■ Assigned task: Extend the text on microRNA signatures in malignant pleural mesothelioma effusions, picking up right after its copyright notice.

■ Text:
--*--

MicroRNA Signatures in Malignant Pleural Mesothelioma Effusions

1Institute for Respiratory Health and Centre for Respiratory Health, School of Biomedical Sciences, University of Western Australia, Nedlands, WA 6009, Australia
2Centre for Cell Therapy and Regenerative Medicine, School of Biomedical Sciences, University of Western Australia and Harry Perkins Institute of Medical Research, Nedlands, WA 6009, Australia
3Occupational Respiratory Epidemiology, School of Population and Global Health, University of Western Australia, Crawley, WA 6009, Australia
4Department of Respiratory Medicine, Sir Charles Gairdner Hospital, Nedlands, WA 6009, Australia
5Telethon Kids Institute and Centre for Child Health Research, University of Western Australia, Nedlands, WA 6009, Australia
6School of Biomedical Sciences, University of Western Australia, and Pathwest Laboratory Medicine, QEII Medical Centre, Nedlands, WA 6009, Australia
7Pathwest Laboratory Medicine WA, QEII Medical Centre, Monash Avenue, Nedlands, WA 6009, Australia
8Medical School, QEII Medical Centre, University of Western Australia, Nedlands, WA 6009, Australia

Correspondence should be addressed to Steven E. Mutsaers; ua.ude.awu@sreastum.nevets

Received 20 November 2018; Revised 28 May 2019; Accepted 17 July 2019; Published 31 July 2019

Academic Editor: Rudy Foddis

Copyright © 2019 Kimberly A. Birnie et al. This is an open access article distributed under the Creative Commons Attribution License, which permits unrestricted use, distribution, and reproduction in any medium, provided the original work is properly cited.

--*--

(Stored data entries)
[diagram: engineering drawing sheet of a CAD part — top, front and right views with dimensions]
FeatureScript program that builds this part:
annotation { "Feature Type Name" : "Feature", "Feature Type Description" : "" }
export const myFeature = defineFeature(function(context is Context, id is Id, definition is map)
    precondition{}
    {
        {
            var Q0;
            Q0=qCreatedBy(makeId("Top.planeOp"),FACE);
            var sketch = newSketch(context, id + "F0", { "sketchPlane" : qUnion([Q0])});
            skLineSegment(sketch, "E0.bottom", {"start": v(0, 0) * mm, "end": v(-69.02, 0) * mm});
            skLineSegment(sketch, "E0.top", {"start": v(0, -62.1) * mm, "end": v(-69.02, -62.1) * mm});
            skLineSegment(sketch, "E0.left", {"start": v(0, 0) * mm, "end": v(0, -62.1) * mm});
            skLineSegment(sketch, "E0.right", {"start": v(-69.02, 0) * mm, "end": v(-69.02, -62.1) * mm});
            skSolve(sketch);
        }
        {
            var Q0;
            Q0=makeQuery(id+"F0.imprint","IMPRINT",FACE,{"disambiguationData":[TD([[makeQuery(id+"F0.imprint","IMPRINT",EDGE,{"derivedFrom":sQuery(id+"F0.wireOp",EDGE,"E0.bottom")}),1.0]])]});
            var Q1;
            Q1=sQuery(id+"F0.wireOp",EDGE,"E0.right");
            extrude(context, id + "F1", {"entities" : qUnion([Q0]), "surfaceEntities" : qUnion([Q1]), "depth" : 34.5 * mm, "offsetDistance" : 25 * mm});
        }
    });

--*--

■ Exercise answer:
Abstract

Malignant pleural mesothelioma (MPM) is an incurable cancer of the pleura that can be difficult to diagnose. Biomarkers for an easier and/or earlier diagnosis are needed. Approximately 90% of MPM patients develop a pleural effusion (PE). PEs are ideal sources of biomarkers as the fluid would almost always require drainage for diagnostic and/or therapeutic reasons. However, differentiating MPM PE from PE caused by other diseases can be challenging. MicroRNAs are popular biomarkers given their stable expression in tissue and fluid. MicroRNAs have been analysed in PE cytology samples for the diagnosis of MPM but have not been measured in frozen/fresh PE. We hypothesise that microRNAs expressed in PE are biomarkers for MPM. TaqMan OpenArray was used to analyse over 700 microRNAs in PE cells and supernatants from 26 MPMs and 21 other PE-causing diseases. In PE cells, combining miR-143, miR-210, and miR-200c could differentiate MPM with an area under the curve (AUC) of 0.92. The three-microRNA signature could also discriminate MPM from a further 40 adenocarcinomas with an AUC of 0.9887. These results suggest that the expression of miR-143, miR-210, and miR-200c in PE cells might provide a signature for diagnosing MPM.